Requirement: From the first line to the last, restate every record word for word, leaving out the pictures.

Provided records:
:::
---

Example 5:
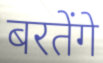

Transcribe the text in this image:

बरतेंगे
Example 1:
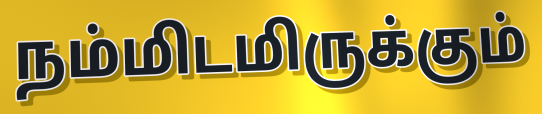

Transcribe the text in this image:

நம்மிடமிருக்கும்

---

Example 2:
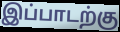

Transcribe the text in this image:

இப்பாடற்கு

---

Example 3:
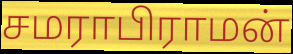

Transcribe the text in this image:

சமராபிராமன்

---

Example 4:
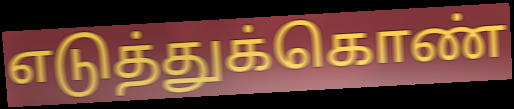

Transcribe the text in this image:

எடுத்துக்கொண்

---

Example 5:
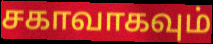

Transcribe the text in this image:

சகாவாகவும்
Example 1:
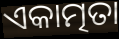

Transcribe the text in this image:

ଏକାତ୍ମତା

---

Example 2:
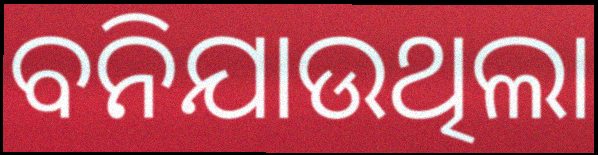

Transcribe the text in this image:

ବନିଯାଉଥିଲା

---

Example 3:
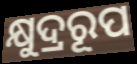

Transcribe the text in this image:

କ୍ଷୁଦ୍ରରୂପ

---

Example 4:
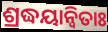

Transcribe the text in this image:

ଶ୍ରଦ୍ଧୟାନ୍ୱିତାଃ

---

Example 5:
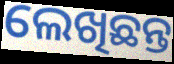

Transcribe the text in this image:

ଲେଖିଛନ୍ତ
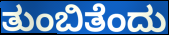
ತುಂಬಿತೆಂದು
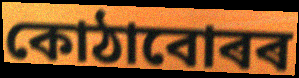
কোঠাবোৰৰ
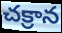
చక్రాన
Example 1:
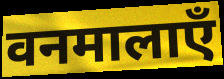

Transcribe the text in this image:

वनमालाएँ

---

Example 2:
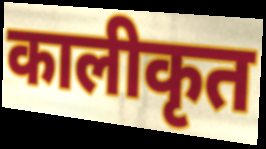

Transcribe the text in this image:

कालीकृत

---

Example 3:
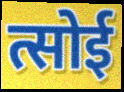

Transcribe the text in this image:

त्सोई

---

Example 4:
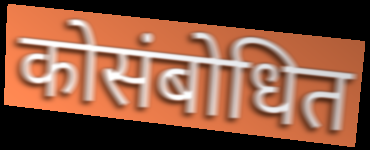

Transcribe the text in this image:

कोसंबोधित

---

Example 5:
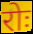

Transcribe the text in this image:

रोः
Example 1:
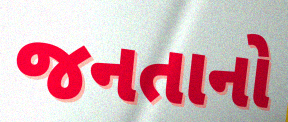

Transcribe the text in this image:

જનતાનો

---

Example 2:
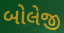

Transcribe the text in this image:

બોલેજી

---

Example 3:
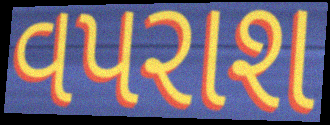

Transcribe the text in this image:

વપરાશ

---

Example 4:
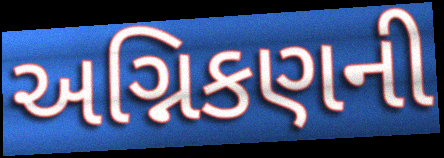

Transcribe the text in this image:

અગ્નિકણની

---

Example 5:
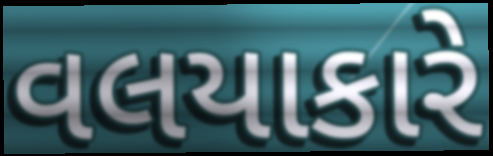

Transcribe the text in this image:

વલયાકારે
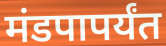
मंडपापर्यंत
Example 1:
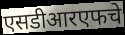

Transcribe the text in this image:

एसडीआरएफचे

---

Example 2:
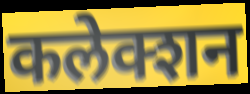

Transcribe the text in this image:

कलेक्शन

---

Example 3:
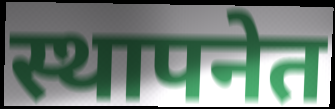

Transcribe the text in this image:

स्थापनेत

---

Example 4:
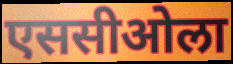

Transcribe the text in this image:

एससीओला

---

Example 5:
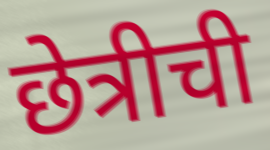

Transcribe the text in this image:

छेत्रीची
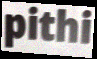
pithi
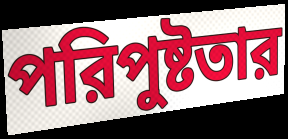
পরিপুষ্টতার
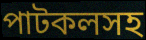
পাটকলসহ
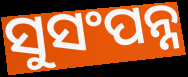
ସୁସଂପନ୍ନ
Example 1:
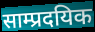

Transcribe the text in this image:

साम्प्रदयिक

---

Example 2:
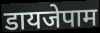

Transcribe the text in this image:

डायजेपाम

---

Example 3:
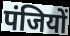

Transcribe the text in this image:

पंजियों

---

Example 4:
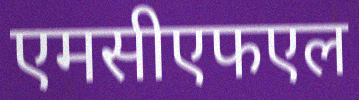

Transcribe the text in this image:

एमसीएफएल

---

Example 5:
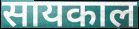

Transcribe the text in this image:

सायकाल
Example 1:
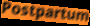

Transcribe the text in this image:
:::
Response:
---

Example 5:

Transcribe the text in this image:

बरतेंगे
Example 1:

Transcribe the text in this image:

நம்மிடமிருக்கும்

---

Example 2:

Transcribe the text in this image:

இப்பாடற்கு

---

Example 3:

Transcribe the text in this image:

சமராபிராமன்

---

Example 4:

Transcribe the text in this image:

எடுத்துக்கொண்

---

Example 5:

Transcribe the text in this image:

சகாவாகவும்
Example 1:

Transcribe the text in this image:

ଏକାତ୍ମତା

---

Example 2:

Transcribe the text in this image:

ବନିଯାଉଥିଲା

---

Example 3:

Transcribe the text in this image:

କ୍ଷୁଦ୍ରରୂପ

---

Example 4:

Transcribe the text in this image:

ଶ୍ରଦ୍ଧୟାନ୍ୱିତାଃ

---

Example 5:

Transcribe the text in this image:

ଲେଖିଛନ୍ତ
ತುಂಬಿತೆಂದು
কোঠাবোৰৰ
చక్రాన
Example 1:

Transcribe the text in this image:

वनमालाएँ

---

Example 2:

Transcribe the text in this image:

कालीकृत

---

Example 3:

Transcribe the text in this image:

त्सोई

---

Example 4:

Transcribe the text in this image:

कोसंबोधित

---

Example 5:

Transcribe the text in this image:

रोः
Example 1:

Transcribe the text in this image:

જનતાનો

---

Example 2:

Transcribe the text in this image:

બોલેજી

---

Example 3:

Transcribe the text in this image:

વપરાશ

---

Example 4:

Transcribe the text in this image:

અગ્નિકણની

---

Example 5:

Transcribe the text in this image:

વલયાકારે
मंडपापर्यंत
Example 1:

Transcribe the text in this image:

एसडीआरएफचे

---

Example 2:

Transcribe the text in this image:

कलेक्शन

---

Example 3:

Transcribe the text in this image:

स्थापनेत

---

Example 4:

Transcribe the text in this image:

एससीओला

---

Example 5:

Transcribe the text in this image:

छेत्रीची
pithi
পরিপুষ্টতার
পাটকলসহ
ସୁସଂପନ୍ନ
Example 1:

Transcribe the text in this image:

साम्प्रदयिक

---

Example 2:

Transcribe the text in this image:

डायजेपाम

---

Example 3:

Transcribe the text in this image:

पंजियों

---

Example 4:

Transcribe the text in this image:

एमसीएफएल

---

Example 5:

Transcribe the text in this image:

सायकाल
Example 1:

Transcribe the text in this image:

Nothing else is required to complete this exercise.